What to produce: Please quote the passage of the physical activity text below that falls between "What is moderate" and "words to a song.", inclusive.

Study text:
»»

How much activity do we need to do?

All physical activity counts, from doing the housework to running a marathon. The Department of Health guidelines recommend:

  • Under-fives: 180 minutes (three hours) each day, once a child is able to walk.
  • Children and young people: 60 minutes and up to several hours every day of moderate- to vigorous-intensity physical activity. Three days a week should include vigorous-intensity activities that strengthen muscle and bone.
  • Adults and older people: 150 minutes (two and half hours) each week of moderate- to vigorous-intensity physical activity. Muscle-strengthening activity should also be included twice a week.

Activity can be spread out through the day into bite-size chunks. One way to do your recommended 150 minutes of weekly physical activity is to do 30 minutes on five days a week.

What is moderate physical activity?

Moderate-intensity activity will raise your heart rate, make you breathe faster and feel warmer. One way to tell if you're working at a moderate intensity is if you can still talk, but you can't sing the words to a song.

««

Provided data:
»»

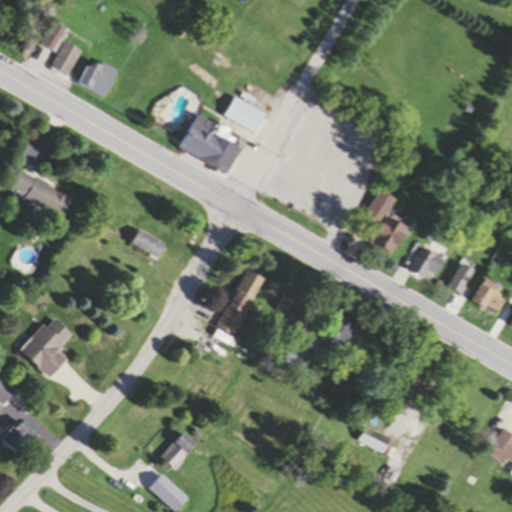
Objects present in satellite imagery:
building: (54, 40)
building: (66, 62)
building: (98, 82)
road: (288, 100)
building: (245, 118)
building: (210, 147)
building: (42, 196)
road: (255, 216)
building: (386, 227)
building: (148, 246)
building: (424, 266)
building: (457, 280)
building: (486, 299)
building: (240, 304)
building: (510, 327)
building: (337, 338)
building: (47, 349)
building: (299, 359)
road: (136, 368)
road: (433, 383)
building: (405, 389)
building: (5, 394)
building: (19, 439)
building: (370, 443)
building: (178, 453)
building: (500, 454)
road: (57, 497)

««
»»

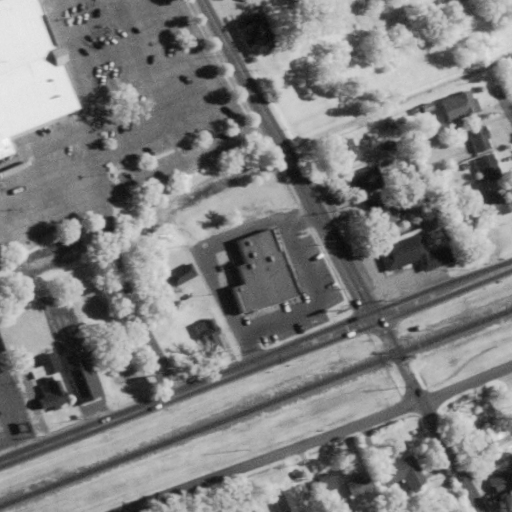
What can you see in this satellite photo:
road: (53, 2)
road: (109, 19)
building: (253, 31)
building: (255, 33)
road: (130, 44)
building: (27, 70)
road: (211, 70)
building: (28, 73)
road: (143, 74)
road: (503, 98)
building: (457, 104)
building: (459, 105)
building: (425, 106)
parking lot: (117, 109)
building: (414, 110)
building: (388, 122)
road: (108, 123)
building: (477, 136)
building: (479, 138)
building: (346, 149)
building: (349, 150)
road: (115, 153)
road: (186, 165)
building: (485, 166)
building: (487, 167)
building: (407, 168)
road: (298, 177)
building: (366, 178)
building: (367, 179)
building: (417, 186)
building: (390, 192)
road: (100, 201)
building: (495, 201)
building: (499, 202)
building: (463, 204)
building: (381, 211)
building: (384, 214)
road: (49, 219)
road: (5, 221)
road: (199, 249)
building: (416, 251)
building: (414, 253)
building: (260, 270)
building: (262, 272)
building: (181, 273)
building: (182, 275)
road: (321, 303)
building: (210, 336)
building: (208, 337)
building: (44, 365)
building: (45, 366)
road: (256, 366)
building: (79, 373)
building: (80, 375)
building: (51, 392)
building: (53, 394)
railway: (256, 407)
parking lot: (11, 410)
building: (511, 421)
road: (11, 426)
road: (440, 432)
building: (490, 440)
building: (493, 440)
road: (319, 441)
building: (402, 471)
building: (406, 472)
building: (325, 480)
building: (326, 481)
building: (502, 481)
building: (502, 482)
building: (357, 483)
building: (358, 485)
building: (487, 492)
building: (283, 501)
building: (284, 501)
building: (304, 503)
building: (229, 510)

««

Solution:
What is moderate physical activity?

Moderate-intensity activity will raise your heart rate, make you breathe faster and feel warmer. One way to tell if you're working at a moderate intensity is if you can still talk, but you can't sing the words to a song.